### TO-DO ITEM
Starting at the line containing "문제가 발생하면 다음을" and ending at the last line of the records, rewrite those lines with "250 kW" changed to "300 kW" and everything else left the same.

### DATA RECORDS
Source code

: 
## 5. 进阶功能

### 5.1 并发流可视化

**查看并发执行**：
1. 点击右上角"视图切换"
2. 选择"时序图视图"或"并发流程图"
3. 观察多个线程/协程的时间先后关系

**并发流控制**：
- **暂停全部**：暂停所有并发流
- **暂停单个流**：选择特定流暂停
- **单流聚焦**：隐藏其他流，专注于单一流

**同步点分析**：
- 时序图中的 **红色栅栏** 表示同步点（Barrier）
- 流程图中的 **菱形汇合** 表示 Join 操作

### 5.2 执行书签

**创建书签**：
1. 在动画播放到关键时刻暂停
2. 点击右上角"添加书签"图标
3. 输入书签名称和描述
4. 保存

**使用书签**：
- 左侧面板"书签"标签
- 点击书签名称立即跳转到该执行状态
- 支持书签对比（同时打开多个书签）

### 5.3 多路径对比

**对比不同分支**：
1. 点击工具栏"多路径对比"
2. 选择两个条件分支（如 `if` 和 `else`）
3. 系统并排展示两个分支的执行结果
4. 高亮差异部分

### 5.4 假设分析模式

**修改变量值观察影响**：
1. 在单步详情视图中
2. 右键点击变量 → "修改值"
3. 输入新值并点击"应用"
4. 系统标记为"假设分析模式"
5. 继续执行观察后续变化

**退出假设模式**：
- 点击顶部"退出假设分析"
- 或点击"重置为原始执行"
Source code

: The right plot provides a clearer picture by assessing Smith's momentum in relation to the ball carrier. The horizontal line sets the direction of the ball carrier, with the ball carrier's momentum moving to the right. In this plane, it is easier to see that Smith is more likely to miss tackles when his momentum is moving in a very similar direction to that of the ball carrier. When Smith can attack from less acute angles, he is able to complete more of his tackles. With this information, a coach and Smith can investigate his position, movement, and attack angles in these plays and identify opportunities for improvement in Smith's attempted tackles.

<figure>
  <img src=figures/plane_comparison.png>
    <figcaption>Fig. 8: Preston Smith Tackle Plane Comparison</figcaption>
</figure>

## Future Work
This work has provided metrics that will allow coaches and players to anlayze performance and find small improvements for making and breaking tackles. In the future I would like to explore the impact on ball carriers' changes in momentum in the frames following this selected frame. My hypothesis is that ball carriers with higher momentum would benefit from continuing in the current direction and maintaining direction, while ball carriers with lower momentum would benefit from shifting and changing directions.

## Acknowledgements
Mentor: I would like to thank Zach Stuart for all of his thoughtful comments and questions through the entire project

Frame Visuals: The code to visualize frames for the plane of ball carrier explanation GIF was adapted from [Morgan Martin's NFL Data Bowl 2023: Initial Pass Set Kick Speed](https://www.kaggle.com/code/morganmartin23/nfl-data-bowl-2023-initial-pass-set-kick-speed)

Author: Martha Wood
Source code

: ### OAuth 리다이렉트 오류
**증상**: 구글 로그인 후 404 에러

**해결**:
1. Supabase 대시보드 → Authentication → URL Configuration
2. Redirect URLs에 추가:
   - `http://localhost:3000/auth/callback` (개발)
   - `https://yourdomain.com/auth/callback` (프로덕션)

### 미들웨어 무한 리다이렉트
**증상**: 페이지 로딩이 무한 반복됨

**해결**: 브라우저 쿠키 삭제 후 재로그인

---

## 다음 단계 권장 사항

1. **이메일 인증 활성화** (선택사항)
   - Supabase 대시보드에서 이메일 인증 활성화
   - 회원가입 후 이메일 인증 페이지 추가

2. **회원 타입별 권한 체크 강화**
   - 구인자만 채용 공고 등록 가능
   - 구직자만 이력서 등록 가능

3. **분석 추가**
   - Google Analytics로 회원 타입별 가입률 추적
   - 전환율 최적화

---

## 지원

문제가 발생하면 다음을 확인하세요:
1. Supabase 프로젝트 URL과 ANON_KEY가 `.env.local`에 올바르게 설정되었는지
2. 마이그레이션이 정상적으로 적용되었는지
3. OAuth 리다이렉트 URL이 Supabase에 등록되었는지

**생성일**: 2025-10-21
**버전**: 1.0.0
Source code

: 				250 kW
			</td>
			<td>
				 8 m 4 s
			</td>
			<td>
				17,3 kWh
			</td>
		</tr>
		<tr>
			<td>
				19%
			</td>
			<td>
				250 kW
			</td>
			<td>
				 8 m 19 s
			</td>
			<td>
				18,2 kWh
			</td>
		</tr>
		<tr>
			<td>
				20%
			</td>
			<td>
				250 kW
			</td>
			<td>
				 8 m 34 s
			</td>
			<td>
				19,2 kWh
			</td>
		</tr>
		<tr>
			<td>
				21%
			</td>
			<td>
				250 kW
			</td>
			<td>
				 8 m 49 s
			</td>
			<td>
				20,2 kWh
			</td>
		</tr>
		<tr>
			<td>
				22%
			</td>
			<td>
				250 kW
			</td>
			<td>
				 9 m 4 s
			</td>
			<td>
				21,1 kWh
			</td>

### SOLUTION TO THIS TASK
문제가 발생하면 다음을 확인하세요:
1. Supabase 프로젝트 URL과 ANON_KEY가 `.env.local`에 올바르게 설정되었는지
2. 마이그레이션이 정상적으로 적용되었는지
3. OAuth 리다이렉트 URL이 Supabase에 등록되었는지

**생성일**: 2025-10-21
**버전**: 1.0.0
Source code

: 				300 kW
			</td>
			<td>
				 8 m 4 s
			</td>
			<td>
				17,3 kWh
			</td>
		</tr>
		<tr>
			<td>
				19%
			</td>
			<td>
				300 kW
			</td>
			<td>
				 8 m 19 s
			</td>
			<td>
				18,2 kWh
			</td>
		</tr>
		<tr>
			<td>
				20%
			</td>
			<td>
				300 kW
			</td>
			<td>
				 8 m 34 s
			</td>
			<td>
				19,2 kWh
			</td>
		</tr>
		<tr>
			<td>
				21%
			</td>
			<td>
				300 kW
			</td>
			<td>
				 8 m 49 s
			</td>
			<td>
				20,2 kWh
			</td>
		</tr>
		<tr>
			<td>
				22%
			</td>
			<td>
				300 kW
			</td>
			<td>
				 9 m 4 s
			</td>
			<td>
				21,1 kWh
			</td>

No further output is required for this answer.